-------- EXERCISE INPUTS --------

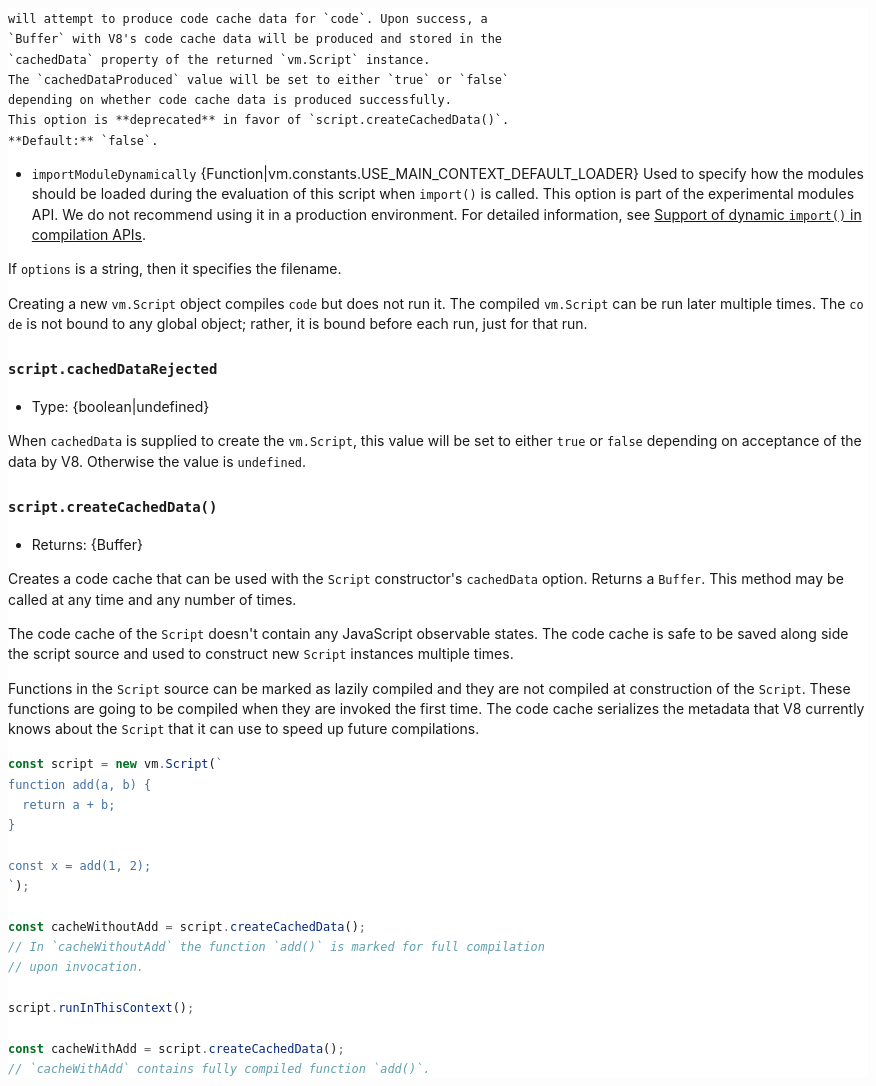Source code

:     will attempt to produce code cache data for `code`. Upon success, a
    `Buffer` with V8's code cache data will be produced and stored in the
    `cachedData` property of the returned `vm.Script` instance.
    The `cachedDataProduced` value will be set to either `true` or `false`
    depending on whether code cache data is produced successfully.
    This option is **deprecated** in favor of `script.createCachedData()`.
    **Default:** `false`.
  * `importModuleDynamically`
    {Function|vm.constants.USE\_MAIN\_CONTEXT\_DEFAULT\_LOADER}
    Used to specify how the modules should be loaded during the evaluation
    of this script when `import()` is called. This option is part of the
    experimental modules API. We do not recommend using it in a production
    environment. For detailed information, see
    [Support of dynamic `import()` in compilation APIs][].

If `options` is a string, then it specifies the filename.

Creating a new `vm.Script` object compiles `code` but does not run it. The
compiled `vm.Script` can be run later multiple times. The `code` is not bound to
any global object; rather, it is bound before each run, just for that run.

### `script.cachedDataRejected`



* Type: {boolean|undefined}

When `cachedData` is supplied to create the `vm.Script`, this value will be set
to either `true` or `false` depending on acceptance of the data by V8.
Otherwise the value is `undefined`.

### `script.createCachedData()`



* Returns: {Buffer}

Creates a code cache that can be used with the `Script` constructor's
`cachedData` option. Returns a `Buffer`. This method may be called at any
time and any number of times.

The code cache of the `Script` doesn't contain any JavaScript observable
states. The code cache is safe to be saved along side the script source and
used to construct new `Script` instances multiple times.

Functions in the `Script` source can be marked as lazily compiled and they are
not compiled at construction of the `Script`. These functions are going to be
compiled when they are invoked the first time. The code cache serializes the
metadata that V8 currently knows about the `Script` that it can use to speed up
future compilations.

```js
const script = new vm.Script(`
function add(a, b) {
  return a + b;
}

const x = add(1, 2);
`);

const cacheWithoutAdd = script.createCachedData();
// In `cacheWithoutAdd` the function `add()` is marked for full compilation
// upon invocation.

script.runInThisContext();

const cacheWithAdd = script.createCachedData();
// `cacheWithAdd` contains fully compiled function `add()`.
```


[Cyclic Module Record]: https://tc39.es/ecma262/#sec-cyclic-module-records
[ECMAScript Module Loader]: esm.md#modules-ecmascript-modules
[Evaluate() concrete method]: https://tc39.es/ecma262/#sec-moduleevaluation
[Evaluate() of a Synthetic Module Record]: https://tc39.es/ecma262/#sec-smr-Evaluate
[FinishLoadingImportedModule]: https://tc39.es/ecma262/#sec-FinishLoadingImportedModule
[GetModuleNamespace]: https://tc39.es/ecma262/#sec-getmodulenamespace
[HostLoadImportedModule]: https://tc39.es/ecma262/#sec-HostLoadImportedModule
[HostResolveImportedModule]: https://tc39.es/ecma262/#sec-hostresolveimportedmodule
[ImportDeclaration]: https://tc39.es/ecma262/#prod-ImportDeclaration
[Link() concrete method]: https://tc39.es/ecma262/#sec-moduledeclarationlinking
[Module Record]: https://tc39.es/ecma262/#sec-abstract-module-records
[Source Text Module Record]: https://tc39.es/ecma262/#sec-source-text-module-records
[Support of dynamic `import()` in compilation APIs]: #support-of-dynamic-import-in-compilation-apis
[Synthetic Module Record]: https://tc39.es/ecma262/#sec-synthetic-module-records
[V8 Embedder's Guide]: https://v8.dev/docs/embed#contexts
[WithClause]: https://tc39.es/ecma262/#prod-WithClause
[`ERR_VM_DYNAMIC_IMPORT_CALLBACK_MISSING_FLAG`]: errors.md#err_vm_dynamic_import_callback_missing_flag
[`ERR_VM_DYNAMIC_IMPORT_CALLBACK_MISSING`]: errors.md#err_vm_dynamic_import_callback_missing
[`Error`]: errors.md#class-error
[`URL`]: url.md#class-url
[`eval()`]: https://developer.mozilla.org/en-US/docs/Web/JavaScript/Reference/Global_Objects/eval
[`optionsExpression`]: https://tc39.es/proposal-import-attributes/#sec-evaluate-import-call
[`script.runInContext()`]: #scriptrunincontextcontextifiedobject-options
[`script.runInThisContext()`]: #scriptruninthiscontextoptions
[`sourceTextModule.instantiate()`]: #sourcetextmoduleinstantiate
[`sourceTextModule.linkRequests(modules)`]: #sourcetextmodulelinkrequestsmodules
[`sourceTextModule.moduleRequests`]: #sourcetextmodulemodulerequests
[`url.origin`]: url.md#urlorigin
[`vm.compileFunction()`]: #vmcompilefunctioncode-params-options
[`vm.constants.DONT_CONTEXTIFY`]: #vmconstantsdont_contextify
[`vm.createContext()`]: #vmcreatecontextcontextobject-options
[`vm.runInContext()`]: #vmrunincontextcode-contextifiedobject-options
[`vm.runInThisContext()`]: #vmruninthiscontextcode-options
[contextified]: #what-does-it-mean-to-contextify-an-object
[enqueing jobs]: https://tc39.es/ecma262/#sec-hostenqueuepromisejob
[global object]: https://tc39.es/ecma262/#sec-global-object
[indirect `eval()` call]: https://developer.mozilla.org/en-US/docs/Web/JavaScript/Reference/Global_Objects/eval#direct_and_indirect_eval
[origin]: https://developer.mozilla.org/en-US/docs/Glossary/Origin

--------

* PROMPT
Quote only what lies between the first line of the records and the line containing "Creating a new", please, including both lines and excluding images.

* SOLUTION TO THE EXERCISE
Source code

:     will attempt to produce code cache data for `code`. Upon success, a
    `Buffer` with V8's code cache data will be produced and stored in the
    `cachedData` property of the returned `vm.Script` instance.
    The `cachedDataProduced` value will be set to either `true` or `false`
    depending on whether code cache data is produced successfully.
    This option is **deprecated** in favor of `script.createCachedData()`.
    **Default:** `false`.
  * `importModuleDynamically`
    {Function|vm.constants.USE\_MAIN\_CONTEXT\_DEFAULT\_LOADER}
    Used to specify how the modules should be loaded during the evaluation
    of this script when `import()` is called. This option is part of the
    experimental modules API. We do not recommend using it in a production
    environment. For detailed information, see
    [Support of dynamic `import()` in compilation APIs][].

If `options` is a string, then it specifies the filename.

Creating a new `vm.Script` object compiles `code` but does not run it. The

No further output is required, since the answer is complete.